▶ _Stored data entries_:
# # # # # # #

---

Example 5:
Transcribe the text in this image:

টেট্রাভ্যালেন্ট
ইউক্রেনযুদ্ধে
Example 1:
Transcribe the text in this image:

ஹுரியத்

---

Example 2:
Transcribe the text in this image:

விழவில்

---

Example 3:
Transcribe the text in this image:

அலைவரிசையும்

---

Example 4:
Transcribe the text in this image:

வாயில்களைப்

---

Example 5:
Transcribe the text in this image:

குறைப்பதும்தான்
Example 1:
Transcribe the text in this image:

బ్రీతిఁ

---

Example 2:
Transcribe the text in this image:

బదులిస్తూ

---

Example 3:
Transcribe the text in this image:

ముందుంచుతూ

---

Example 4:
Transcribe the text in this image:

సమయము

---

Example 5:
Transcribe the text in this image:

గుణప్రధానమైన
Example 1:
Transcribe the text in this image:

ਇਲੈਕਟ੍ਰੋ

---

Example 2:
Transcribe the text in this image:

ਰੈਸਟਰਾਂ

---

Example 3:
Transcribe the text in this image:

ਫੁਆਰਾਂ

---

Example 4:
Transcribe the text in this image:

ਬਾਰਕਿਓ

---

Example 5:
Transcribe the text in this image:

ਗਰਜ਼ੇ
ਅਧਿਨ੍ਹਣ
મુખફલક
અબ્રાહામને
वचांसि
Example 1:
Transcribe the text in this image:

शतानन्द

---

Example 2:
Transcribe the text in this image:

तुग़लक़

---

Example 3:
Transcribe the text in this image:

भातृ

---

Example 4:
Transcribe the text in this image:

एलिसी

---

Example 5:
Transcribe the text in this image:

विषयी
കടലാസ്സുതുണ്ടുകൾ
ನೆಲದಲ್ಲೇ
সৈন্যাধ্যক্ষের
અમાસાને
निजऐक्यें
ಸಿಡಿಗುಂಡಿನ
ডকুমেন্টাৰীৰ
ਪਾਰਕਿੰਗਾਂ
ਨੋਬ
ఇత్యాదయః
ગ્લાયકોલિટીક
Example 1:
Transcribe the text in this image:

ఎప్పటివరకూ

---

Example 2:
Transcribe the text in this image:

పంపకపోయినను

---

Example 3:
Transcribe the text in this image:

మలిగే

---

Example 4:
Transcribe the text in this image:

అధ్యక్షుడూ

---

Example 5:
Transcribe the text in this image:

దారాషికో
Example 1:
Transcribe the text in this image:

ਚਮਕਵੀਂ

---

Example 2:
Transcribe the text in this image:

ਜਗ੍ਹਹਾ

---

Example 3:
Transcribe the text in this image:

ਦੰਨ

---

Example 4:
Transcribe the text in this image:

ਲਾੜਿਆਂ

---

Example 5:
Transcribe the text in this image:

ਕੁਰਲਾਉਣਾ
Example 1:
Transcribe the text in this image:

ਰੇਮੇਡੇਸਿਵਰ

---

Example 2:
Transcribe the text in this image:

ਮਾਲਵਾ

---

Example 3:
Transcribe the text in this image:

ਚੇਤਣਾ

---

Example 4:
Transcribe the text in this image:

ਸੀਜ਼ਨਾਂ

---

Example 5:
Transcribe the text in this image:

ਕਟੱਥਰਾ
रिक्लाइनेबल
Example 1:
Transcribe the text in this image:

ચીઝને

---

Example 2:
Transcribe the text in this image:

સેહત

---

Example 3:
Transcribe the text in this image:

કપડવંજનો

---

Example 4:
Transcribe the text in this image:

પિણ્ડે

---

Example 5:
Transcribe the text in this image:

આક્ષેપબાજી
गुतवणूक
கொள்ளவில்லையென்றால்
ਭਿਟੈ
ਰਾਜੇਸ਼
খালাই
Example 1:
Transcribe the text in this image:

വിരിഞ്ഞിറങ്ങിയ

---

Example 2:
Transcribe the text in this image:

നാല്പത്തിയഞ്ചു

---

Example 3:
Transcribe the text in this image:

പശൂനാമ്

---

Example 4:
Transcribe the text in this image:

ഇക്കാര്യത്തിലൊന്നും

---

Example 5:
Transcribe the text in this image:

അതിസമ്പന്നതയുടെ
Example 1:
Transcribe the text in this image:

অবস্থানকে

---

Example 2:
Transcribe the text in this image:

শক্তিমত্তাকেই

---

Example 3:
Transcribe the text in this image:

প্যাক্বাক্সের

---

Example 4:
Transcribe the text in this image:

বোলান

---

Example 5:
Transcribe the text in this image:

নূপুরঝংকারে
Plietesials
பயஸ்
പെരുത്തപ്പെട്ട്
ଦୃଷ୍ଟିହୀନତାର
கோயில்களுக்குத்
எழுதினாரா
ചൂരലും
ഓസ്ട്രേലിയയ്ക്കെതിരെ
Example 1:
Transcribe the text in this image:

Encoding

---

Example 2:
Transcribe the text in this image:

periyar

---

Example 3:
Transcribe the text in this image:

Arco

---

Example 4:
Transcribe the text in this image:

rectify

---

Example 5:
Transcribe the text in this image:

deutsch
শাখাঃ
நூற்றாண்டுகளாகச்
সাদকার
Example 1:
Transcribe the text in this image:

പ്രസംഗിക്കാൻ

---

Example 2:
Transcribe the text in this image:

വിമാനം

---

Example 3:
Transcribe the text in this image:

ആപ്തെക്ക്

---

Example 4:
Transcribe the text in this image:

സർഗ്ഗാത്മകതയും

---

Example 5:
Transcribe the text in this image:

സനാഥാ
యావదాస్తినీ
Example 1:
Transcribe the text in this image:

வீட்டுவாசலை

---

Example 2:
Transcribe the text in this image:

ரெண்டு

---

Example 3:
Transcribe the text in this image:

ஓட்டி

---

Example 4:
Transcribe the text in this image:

# # # # # # #

An exact copy of every record is required.

▶ _Completed task_:
---

Example 5:
Transcribe the text in this image:

টেট্রাভ্যালেন্ট
ইউক্রেনযুদ্ধে
Example 1:
Transcribe the text in this image:

ஹுரியத்

---

Example 2:
Transcribe the text in this image:

விழவில்

---

Example 3:
Transcribe the text in this image:

அலைவரிசையும்

---

Example 4:
Transcribe the text in this image:

வாயில்களைப்

---

Example 5:
Transcribe the text in this image:

குறைப்பதும்தான்
Example 1:
Transcribe the text in this image:

బ్రీతిఁ

---

Example 2:
Transcribe the text in this image:

బదులిస్తూ

---

Example 3:
Transcribe the text in this image:

ముందుంచుతూ

---

Example 4:
Transcribe the text in this image:

సమయము

---

Example 5:
Transcribe the text in this image:

గుణప్రధానమైన
Example 1:
Transcribe the text in this image:

ਇਲੈਕਟ੍ਰੋ

---

Example 2:
Transcribe the text in this image:

ਰੈਸਟਰਾਂ

---

Example 3:
Transcribe the text in this image:

ਫੁਆਰਾਂ

---

Example 4:
Transcribe the text in this image:

ਬਾਰਕਿਓ

---

Example 5:
Transcribe the text in this image:

ਗਰਜ਼ੇ
ਅਧਿਨ੍ਹਣ
મુખફલક
અબ્રાહામને
वचांसि
Example 1:
Transcribe the text in this image:

शतानन्द

---

Example 2:
Transcribe the text in this image:

तुग़लक़

---

Example 3:
Transcribe the text in this image:

भातृ

---

Example 4:
Transcribe the text in this image:

एलिसी

---

Example 5:
Transcribe the text in this image:

विषयी
കടലാസ്സുതുണ്ടുകൾ
ನೆಲದಲ್ಲೇ
সৈন্যাধ্যক্ষের
અમાસાને
निजऐक्यें
ಸಿಡಿಗುಂಡಿನ
ডকুমেন্টাৰীৰ
ਪਾਰਕਿੰਗਾਂ
ਨੋਬ
ఇత్యాదయః
ગ્લાયકોલિટીક
Example 1:
Transcribe the text in this image:

ఎప్పటివరకూ

---

Example 2:
Transcribe the text in this image:

పంపకపోయినను

---

Example 3:
Transcribe the text in this image:

మలిగే

---

Example 4:
Transcribe the text in this image:

అధ్యక్షుడూ

---

Example 5:
Transcribe the text in this image:

దారాషికో
Example 1:
Transcribe the text in this image:

ਚਮਕਵੀਂ

---

Example 2:
Transcribe the text in this image:

ਜਗ੍ਹਹਾ

---

Example 3:
Transcribe the text in this image:

ਦੰਨ

---

Example 4:
Transcribe the text in this image:

ਲਾੜਿਆਂ

---

Example 5:
Transcribe the text in this image:

ਕੁਰਲਾਉਣਾ
Example 1:
Transcribe the text in this image:

ਰੇਮੇਡੇਸਿਵਰ

---

Example 2:
Transcribe the text in this image:

ਮਾਲਵਾ

---

Example 3:
Transcribe the text in this image:

ਚੇਤਣਾ

---

Example 4:
Transcribe the text in this image:

ਸੀਜ਼ਨਾਂ

---

Example 5:
Transcribe the text in this image:

ਕਟੱਥਰਾ
रिक्लाइनेबल
Example 1:
Transcribe the text in this image:

ચીઝને

---

Example 2:
Transcribe the text in this image:

સેહત

---

Example 3:
Transcribe the text in this image:

કપડવંજનો

---

Example 4:
Transcribe the text in this image:

પિણ્ડે

---

Example 5:
Transcribe the text in this image:

આક્ષેપબાજી
गुतवणूक
கொள்ளவில்லையென்றால்
ਭਿਟੈ
ਰਾਜੇਸ਼
খালাই
Example 1:
Transcribe the text in this image:

വിരിഞ്ഞിറങ്ങിയ

---

Example 2:
Transcribe the text in this image:

നാല്പത്തിയഞ്ചു

---

Example 3:
Transcribe the text in this image:

പശൂനാമ്

---

Example 4:
Transcribe the text in this image:

ഇക്കാര്യത്തിലൊന്നും

---

Example 5:
Transcribe the text in this image:

അതിസമ്പന്നതയുടെ
Example 1:
Transcribe the text in this image:

অবস্থানকে

---

Example 2:
Transcribe the text in this image:

শক্তিমত্তাকেই

---

Example 3:
Transcribe the text in this image:

প্যাক্বাক্সের

---

Example 4:
Transcribe the text in this image:

বোলান

---

Example 5:
Transcribe the text in this image:

নূপুরঝংকারে
Plietesials
பயஸ்
പെരുത്തപ്പെട്ട്
ଦୃଷ୍ଟିହୀନତାର
கோயில்களுக்குத்
எழுதினாரா
ചൂരലും
ഓസ്ട്രേലിയയ്ക്കെതിരെ
Example 1:
Transcribe the text in this image:

Encoding

---

Example 2:
Transcribe the text in this image:

periyar

---

Example 3:
Transcribe the text in this image:

Arco

---

Example 4:
Transcribe the text in this image:

rectify

---

Example 5:
Transcribe the text in this image:

deutsch
শাখাঃ
நூற்றாண்டுகளாகச்
সাদকার
Example 1:
Transcribe the text in this image:

പ്രസംഗിക്കാൻ

---

Example 2:
Transcribe the text in this image:

വിമാനം

---

Example 3:
Transcribe the text in this image:

ആപ്തെക്ക്

---

Example 4:
Transcribe the text in this image:

സർഗ്ഗാത്മകതയും

---

Example 5:
Transcribe the text in this image:

സനാഥാ
యావదాస్తినీ
Example 1:
Transcribe the text in this image:

வீட்டுவாசலை

---

Example 2:
Transcribe the text in this image:

ரெண்டு

---

Example 3:
Transcribe the text in this image:

ஓட்டி

---

Example 4:
Transcribe the text in this image:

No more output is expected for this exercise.